Saturday, September 17, 2005

New Math


I made it as far as calculus in college. I had no idea what I was learning, it went over my head, but I memorised the formulae and passed the tests. But I remember trigonometry, the relationship between the angles and sides of a triangle, and all those sines, cosines and tangents.

Who says that science can't renew itself? A professor realised, with Einsteinian simplicity, that we have been looking at triangles all wrong for almost two thousand years! He recast the relationships and made it all very simple. It's called rational trigonometry:
Established by the ancient Greeks and Romans, trigonometry is used in surveying, navigation, engineering, construction and the sciences to calculate the relationships between the sides and vertices of triangles.
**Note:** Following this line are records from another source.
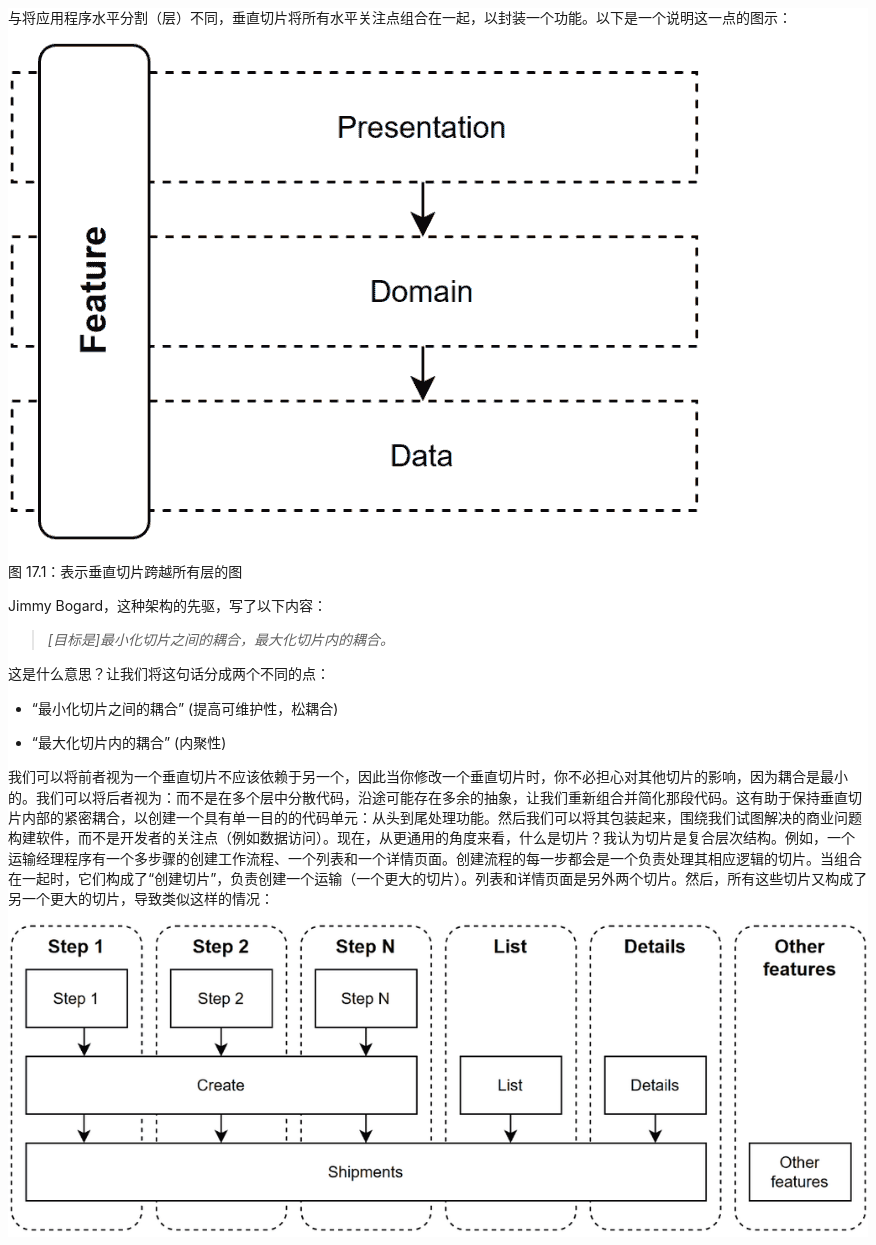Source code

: 与将应用程序水平分割（层）不同，垂直切片将所有水平关注点组合在一起，以封装一个功能。以下是一个说明这一点的图示：

![图 17.1：表示垂直切片跨越所有层的图](img/file112.png)

图 17.1：表示垂直切片跨越所有层的图

Jimmy Bogard，这种架构的先驱，写了以下内容：

> *[目标是]最小化切片之间的耦合，最大化切片内的耦合。*

这是什么意思？让我们将这句话分成两个不同的点：

+   “最小化切片之间的耦合” (提高可维护性，松耦合)

+   “最大化切片内的耦合” (内聚性)

我们可以将前者视为一个垂直切片不应该依赖于另一个，因此当你修改一个垂直切片时，你不必担心对其他切片的影响，因为耦合是最小的。我们可以将后者视为：而不是在多个层中分散代码，沿途可能存在多余的抽象，让我们重新组合并简化那段代码。这有助于保持垂直切片内部的紧密耦合，以创建一个具有单一目的的代码单元：从头到尾处理功能。然后我们可以将其包装起来，围绕我们试图解决的商业问题构建软件，而不是开发者的关注点（例如数据访问）。现在，从更通用的角度来看，什么是切片？我认为切片是复合层次结构。例如，一个运输经理程序有一个多步骤的创建工作流程、一个列表和一个详情页面。创建流程的每一步都会是一个负责处理其相应逻辑的切片。当组合在一起时，它们构成了“创建切片”，负责创建一个运输（一个更大的切片）。列表和详情页面是另外两个切片。然后，所有这些切片又构成了另一个更大的切片，导致类似这样的情况：

![图 17.2：显示复杂功能（底部）的顶部部分（顶部）基于它们之间的内聚（垂直）依赖于更大的部分（中间）的从上到下的耦合结构的图](img/file113.png)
"Generations of students have struggled with classical trigonometry because the framework is wrong," says Wildberger, whose book is titled Divine Proportions: Rational Trigonometry to Universal Geometry (Wild Egg books).
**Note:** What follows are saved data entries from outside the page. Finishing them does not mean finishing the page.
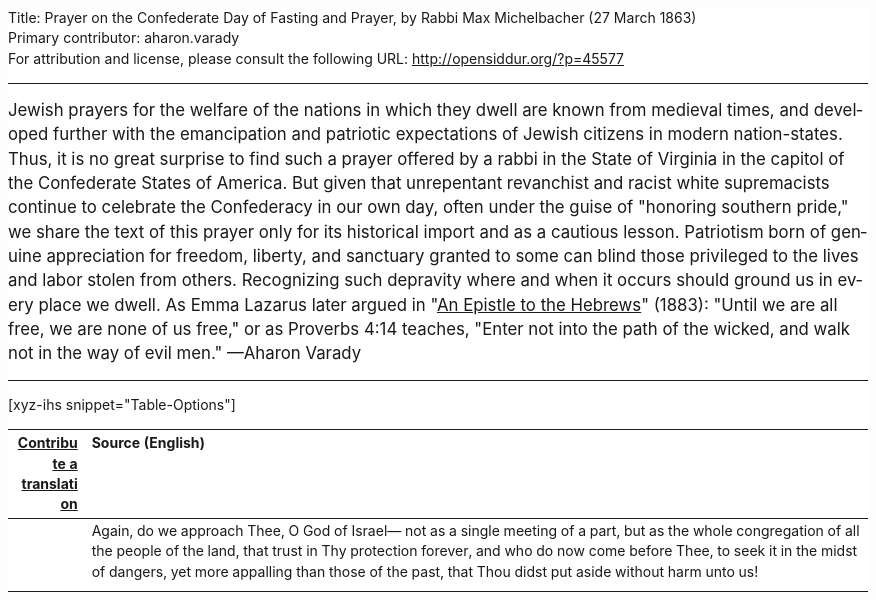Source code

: <html>
<head></head>
<body>
Title: Prayer on the Confederate Day of Fasting and Prayer, by Rabbi Max Michelbacher (27 March 1863)<br />
Primary contributor: aharon.varady<br />
For attribution and license, please consult the following URL: <a href="http://opensiddur.org/?p=45577">http://opensiddur.org/?p=45577</a>
<p />
<hr />

<div class="english" lang="en" style="font-size: 1.2em;">
Jewish prayers for the welfare of the nations in which they dwell are known from medieval times, and developed further with the emancipation and patriotic expectations of Jewish citizens in modern nation-states. Thus, it is no great surprise to find such a prayer offered by a rabbi in the State of Virginia in the capitol of the Confederate States of America. But given that unrepentant revanchist and racist white supremacists continue to celebrate the Confederacy in our own day, often under the guise of "honoring southern pride," we share the text of this prayer only for its historical import and as a cautious lesson. Patriotism born of genuine appreciation for freedom, liberty, and sanctuary granted to some can blind those privileged to the lives and labor stolen from others. Recognizing such depravity where and when it occurs should ground us in every place we dwell. As Emma Lazarus later argued in "<a href="https://jwa.org/media/quote-from-epistle-to-hebrews">An Epistle to the Hebrews</a>" (1883): "Until we are all free, we are none of us free," or as Proverbs 4:14 teaches, "Enter not into the path of the wicked, and walk not in the way of evil men." —Aharon Varady
</div>

<hr />

[xyz-ihs snippet="Table-Options"]<table style="margin-left: auto; margin-right: auto;" class="draggable">
<thead><tr><th id="x" style="text-align: right;"><a href="/translate/" target="_blank" rel="noopener">Contribute a translation</a></th><th style="text-align: left;">Source (English)</th></tr></thead>
<tbody>
<tr><td style="vertical-align:top;">
<div class="liturgy" lang="he" style="text-align: right;">

</div></td>

<td style="vertical-align:top;">
<div class="english" lang="en" style="text-align: left;">
Again, do we approach Thee, O God of Israel—
not as a single meeting of a part, 
but as the whole congregation of all the people of the land, 
that trust in Thy protection forever, 
and who do now come before Thee, 
to seek it in the midst of dangers, 
yet more appalling than those of the past, 
that Thou didst put aside without harm unto us!
</div></td></tr>


<tr><td style="vertical-align:top;">
<div class="liturgy" lang="he" style="text-align: right;">

</div></td>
Dr Wildberger has replaced traditional ideas of angles and distance with new concepts called "spread" and "quadrance".

These new concepts mean that trigonometric problems can be done with algebra," says Wildberger, an associate professor of mathematics at UNSW.

"Rational trigonometry replaces sines, cosines, tangents and a host of other trigonometric functions with elementary arithmetic."
You can take a look at a sample chapter here. It really is, even to these out of experience eyes, awfully simple. I see an echo of the old math lesson: In a right triangle, the sum of the squares of the two sides equals the square of the opposite side. Cool!